### Input data
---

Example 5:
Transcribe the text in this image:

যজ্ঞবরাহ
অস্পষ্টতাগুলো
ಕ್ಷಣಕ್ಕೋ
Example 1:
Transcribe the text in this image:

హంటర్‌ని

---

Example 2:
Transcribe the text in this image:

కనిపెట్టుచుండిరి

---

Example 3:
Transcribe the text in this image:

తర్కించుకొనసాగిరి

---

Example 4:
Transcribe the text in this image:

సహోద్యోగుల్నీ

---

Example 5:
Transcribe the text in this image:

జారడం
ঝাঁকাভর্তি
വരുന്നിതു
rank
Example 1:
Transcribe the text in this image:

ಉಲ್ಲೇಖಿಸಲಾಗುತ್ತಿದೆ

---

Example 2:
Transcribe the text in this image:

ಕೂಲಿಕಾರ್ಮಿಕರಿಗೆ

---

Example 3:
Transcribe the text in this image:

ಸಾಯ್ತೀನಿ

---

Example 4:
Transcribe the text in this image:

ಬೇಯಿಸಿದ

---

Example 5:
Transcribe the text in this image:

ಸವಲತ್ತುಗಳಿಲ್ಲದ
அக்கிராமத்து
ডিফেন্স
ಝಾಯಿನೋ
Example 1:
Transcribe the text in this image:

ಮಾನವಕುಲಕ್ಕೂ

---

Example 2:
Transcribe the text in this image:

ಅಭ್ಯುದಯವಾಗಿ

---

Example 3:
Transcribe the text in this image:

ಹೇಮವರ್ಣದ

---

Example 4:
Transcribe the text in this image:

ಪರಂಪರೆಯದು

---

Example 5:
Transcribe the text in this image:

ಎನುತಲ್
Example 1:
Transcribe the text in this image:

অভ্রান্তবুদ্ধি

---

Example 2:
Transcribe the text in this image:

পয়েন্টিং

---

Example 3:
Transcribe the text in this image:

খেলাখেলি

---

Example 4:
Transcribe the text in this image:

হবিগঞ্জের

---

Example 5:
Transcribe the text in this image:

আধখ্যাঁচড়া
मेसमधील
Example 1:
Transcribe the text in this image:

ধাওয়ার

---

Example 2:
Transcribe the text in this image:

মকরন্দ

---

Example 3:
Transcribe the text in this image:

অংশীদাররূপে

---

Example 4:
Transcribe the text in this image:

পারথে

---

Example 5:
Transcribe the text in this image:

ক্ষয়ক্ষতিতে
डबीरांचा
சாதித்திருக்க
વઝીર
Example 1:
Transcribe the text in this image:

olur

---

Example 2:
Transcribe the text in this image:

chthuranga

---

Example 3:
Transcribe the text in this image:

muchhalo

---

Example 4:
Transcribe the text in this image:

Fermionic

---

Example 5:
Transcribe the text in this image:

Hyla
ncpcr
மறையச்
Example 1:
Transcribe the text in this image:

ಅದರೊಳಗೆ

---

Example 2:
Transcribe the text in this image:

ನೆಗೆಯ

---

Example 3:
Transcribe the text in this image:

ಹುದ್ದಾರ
######
Your instructions
The complete listing must be reproduced exactly as written.

Written answer
---

Example 5:
Transcribe the text in this image:

যজ্ঞবরাহ
অস্পষ্টতাগুলো
ಕ್ಷಣಕ್ಕೋ
Example 1:
Transcribe the text in this image:

హంటర్‌ని

---

Example 2:
Transcribe the text in this image:

కనిపెట్టుచుండిరి

---

Example 3:
Transcribe the text in this image:

తర్కించుకొనసాగిరి

---

Example 4:
Transcribe the text in this image:

సహోద్యోగుల్నీ

---

Example 5:
Transcribe the text in this image:

జారడం
ঝাঁকাভর্তি
വരുന്നിതു
rank
Example 1:
Transcribe the text in this image:

ಉಲ್ಲೇಖಿಸಲಾಗುತ್ತಿದೆ

---

Example 2:
Transcribe the text in this image:

ಕೂಲಿಕಾರ್ಮಿಕರಿಗೆ

---

Example 3:
Transcribe the text in this image:

ಸಾಯ್ತೀನಿ

---

Example 4:
Transcribe the text in this image:

ಬೇಯಿಸಿದ

---

Example 5:
Transcribe the text in this image:

ಸವಲತ್ತುಗಳಿಲ್ಲದ
அக்கிராமத்து
ডিফেন্স
ಝಾಯಿನೋ
Example 1:
Transcribe the text in this image:

ಮಾನವಕುಲಕ್ಕೂ

---

Example 2:
Transcribe the text in this image:

ಅಭ್ಯುದಯವಾಗಿ

---

Example 3:
Transcribe the text in this image:

ಹೇಮವರ್ಣದ

---

Example 4:
Transcribe the text in this image:

ಪರಂಪರೆಯದು

---

Example 5:
Transcribe the text in this image:

ಎನುತಲ್
Example 1:
Transcribe the text in this image:

অভ্রান্তবুদ্ধি

---

Example 2:
Transcribe the text in this image:

পয়েন্টিং

---

Example 3:
Transcribe the text in this image:

খেলাখেলি

---

Example 4:
Transcribe the text in this image:

হবিগঞ্জের

---

Example 5:
Transcribe the text in this image:

আধখ্যাঁচড়া
मेसमधील
Example 1:
Transcribe the text in this image:

ধাওয়ার

---

Example 2:
Transcribe the text in this image:

মকরন্দ

---

Example 3:
Transcribe the text in this image:

অংশীদাররূপে

---

Example 4:
Transcribe the text in this image:

পারথে

---

Example 5:
Transcribe the text in this image:

ক্ষয়ক্ষতিতে
डबीरांचा
சாதித்திருக்க
વઝીર
Example 1:
Transcribe the text in this image:

olur

---

Example 2:
Transcribe the text in this image:

chthuranga

---

Example 3:
Transcribe the text in this image:

muchhalo

---

Example 4:
Transcribe the text in this image:

Fermionic

---

Example 5:
Transcribe the text in this image:

Hyla
ncpcr
மறையச்
Example 1:
Transcribe the text in this image:

ಅದರೊಳಗೆ

---

Example 2:
Transcribe the text in this image:

ನೆಗೆಯ

---

Example 3:
Transcribe the text in this image:

ಹುದ್ದಾರ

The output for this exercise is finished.